Safety measures are paramount. Conduct a risk assessment before work begins, identifying hazards such as electric shock and arc flash. Wear full protective gear, including insulating gloves, goggles, and flame-resistant clothing. Establish a safety perimeter with warning tape and “High Voltage Test” signs; unauthorized personnel must stay clear. Maintain safe distances during testing—minimum 1.5 meters for 110kV systems. Emergency preparedness includes fire extinguishers and first aid kits; if anomalies occur, immediately cut power and report. According to Article 40 of China’s Occupational Safety Law, enterprises must provide employees with no less than eight hours of annual safety training. Quality control requires test errors within ±2%, and repeated measurements must not deviate by more than 1%.

Results are analyzed using the software-generated report. A resistive current exceeding the baseline by 10% indicates aging and necessitates replacement; abnormal harmonic content suggests internal moisture or contamination. Report interpretation combines historical data to assess trends. For example, in a 35kV substation case, initial resistive current was 50μA, rising to 60μA after one year—prompt replacement prevented failure. Non-conforming results trigger maintenance workflows: complete a defect record form and notify operations teams for resolution within 48 hours. Data must be archived for at least five years for audit purposes.

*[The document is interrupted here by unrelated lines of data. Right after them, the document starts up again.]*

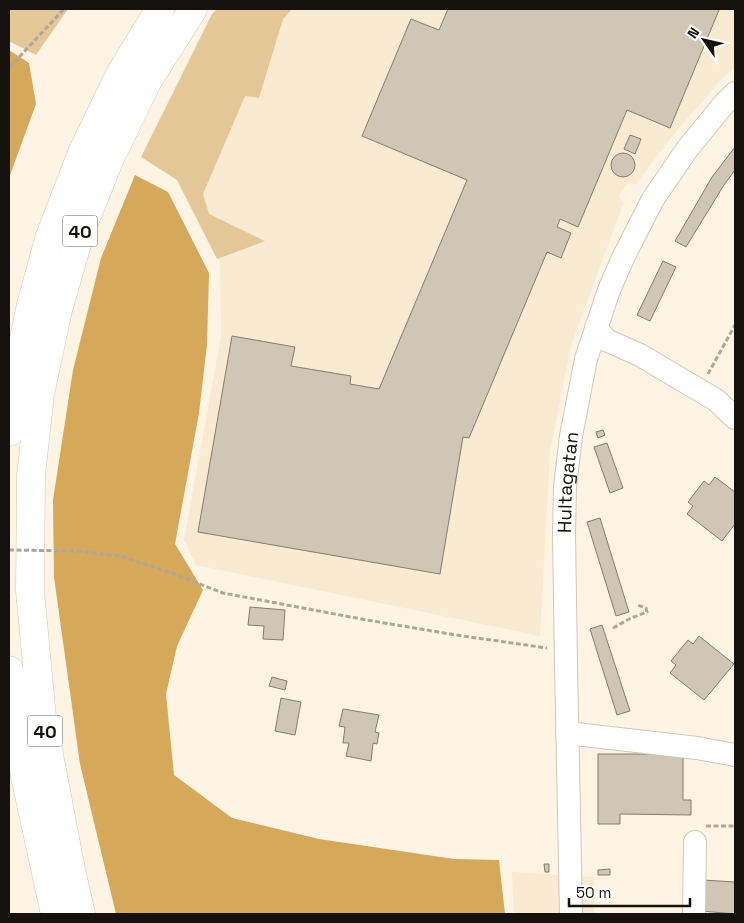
<svg xmlns="http://www.w3.org/2000/svg" width="744" height="923" font-family="'Space Grotesk',sans-serif">
	<style>
		.built { fill: #f9ead2 }
		.green { fill: #e4c796 }
		.forest { fill: #d5a85a }
		.building { fill: #d0c6b5; stroke: #867c6d }
		.lines { fill: none; stroke-linecap: round; stroke-linejoin: round }
		.minor-casing { stroke: #d2c7b7; stroke-width: 24 }
		.highway-casing { stroke: #d2c7b7; stroke-width: 29 }
		.path { stroke: #aea699; stroke-width: 3; stroke-dasharray: 5 2.5; stroke-linecap: butt }
		.minor { stroke: #fff; stroke-width: 22 }
		.highway { stroke: #fff; stroke-width: 28 }
		.path-bridge { stroke: #aea699; stroke-width: 3; stroke-dasharray: 5 2.5; stroke-linecap: butt }
		.labels { text-anchor: middle; dominant-baseline: central; stroke-width: 4.5; stroke-linejoin: round; paint-order: stroke }
		.shield { fill: #fff; stroke: #5b5855; stroke-width: 1 }
		.shield-label { font-size: 18px; font-weight: bold; fill: #15110c }
		.street-label { font-size: 19px; fill: #15110c; stroke: #fff }
	</style>
	<rect width="100%" height="100%" fill="#fef4e3"/>
	<path class="built" d="M274,9H735V67L719,82L674,134L635,185L629,182L618,197L624,202L571,345L550,452L540,636L196,565L184,540L221,337L220,263L190,182Z
		M512,872L594,877V914H514Z"/>
	<path class="green" d="M9,9H68L36,55L9,41Z
		M217,9H292L283,19L259,98L245,96L203,194L209,214L265,241L217,259L177,180L141,157L212,14Z"/>
	<path class="forest" d="M9,50L29,63L36,104L9,178Z
		M135,175L168,192L209,273L207,345L199,413L175,544L203,590L177,646L166,694L174,775L232,818L319,839L454,859L499,860L505,914H116L80,764L54,577L53,500L73,370L101,258Z"/>
	<path class="building" d="M448,9H717L719,10L670,128L627,110L578,227L560,219L557,227L571,233L561,258L547,252L469,438L463,437L440,574L198,532L232,336L295,347L291,366L351,376L350,384L379,389L467,180L362,136L411,19L439,30Z
		M630,135L641,139L635,154L624,149Z
		M735,147V170L724,185L686,247L675,241L712,177Z
		M611 165a12 12 0 1 1 24 0a12 12 0 1 1-24 0Z
		M663,261L676,267L650,321L637,315Z
		M603,430L605,435L598,438L596,432Z
		M607,443L623,488L610,493L594,447Z
		M715,477L735,492V524L722,541L687,514L693,506L688,502L704,481L709,485Z
		M600,518L629,612L616,616L587,522Z
		M250,607L285,610L283,640L263,639L264,626L248,625Z
		M602,625L630,711L617,715L590,629Z
		M699,636L734,664L704,700L670,673L676,665L671,661L688,640L693,644Z
		M272,677L287,681L285,690L269,686Z
		M281,698L301,702L295,735L275,731Z
		M343,709L379,715L375,732L379,733L377,744L373,743L371,761L346,756L349,743H343L345,727L339,726Z
		M598,754H683V800H691V815L620,814V824H598Z
		M544,864H549V872H545Z
		M610,869V875H598V870Z
		M703,880L735,882V914L701,911Z"/>
	<g class="lines">
		<g class="minor-casing">
			<g id="minor">
				<path d="M596,328L606,340L640,355L716,400L735,418"/>
				<path d="M567,733L697,748L735,755"/>
				<path id="s1" d="M571,914L566,665L564,533L565,487L571,436L586,359L609,290L623,258L653,199L688,148L724,104L735,93"/>
				<path d="M694,914L695,842"/>
			</g>
		</g>
		<g class="highway-casing">
			<path id="highway" d="M9,432L12,396L31,305L49,239L82,153L120,74L160,9
				M9,670L25,776L55,914
				M81,914L71,870L42,718L30,591L31,475L40,394L58,310L81,230L110,158L147,82L193,9"/>
		</g>
		<path class="path" d="M9,68L64,9
			M708,374L735,325
			M77,551L120,556L169,572L223,593L367,620L456,635L547,648
			M613,628L631,618L647,612L646,608L637,605
			M706,826H735"/>
		<use href="#minor" class="minor"/>
		<use href="#highway" class="highway"/>
		<path class="path-bridge" d="M9,550L77,551"/>
	</g>
	<g class="labels">
		<g class="shield">
			<rect x="62.5" y="215.5" width="35" height="31" rx="4"/>
			<rect x="27.5" y="715.5" width="35" height="31" rx="4"/>
		</g>
		<g class="shield-label">
			<text x="80" y="231">40</text>
			<text x="45" y="731">40</text>
		</g>
		<g class="street-label">
			<text stroke="none"><textPath href="#s1" startOffset="432">Hultagatan</textPath></text>
		</g>
	</g>
	<rect width="744" height="923" fill="none" stroke="#15110c" stroke-width="20"/>
	<g transform="translate(704 40) rotate(304)" stroke="#ffffff" stroke-width="4" paint-order="stroke">
	<path d="M0-4L9 19L0 12L-9 19Z" fill="#15110c"/>
	<text y="-8" font-size="14" font-weight="bold" text-anchor="middle" fill="#15110c">N</text>
	</g>
	<path d="M569 898v8h121v-8" fill="none" stroke="#15110c" stroke-width="2.5"/>
	<text x="576" y="898" font-size="15" fill="#15110c" stroke="#ffffff" stroke-width="4" paint-order="stroke">50 m</text>
</svg>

This on-line method significantly improves efficiency, saving up to 90% time compared to traditional disassembly-based testing and reducing outage-related losses. Enterprises should establish annual plans, conducting tests quarterly to ensure system reliability. Continuous improvement includes adopting wireless transmission for remote monitoring. Successful implementation requires staff training to enhance technical proficiency. In summary, this method provides an efficient and safe solution for evaluating surge arresters in power systems at 110kV and below.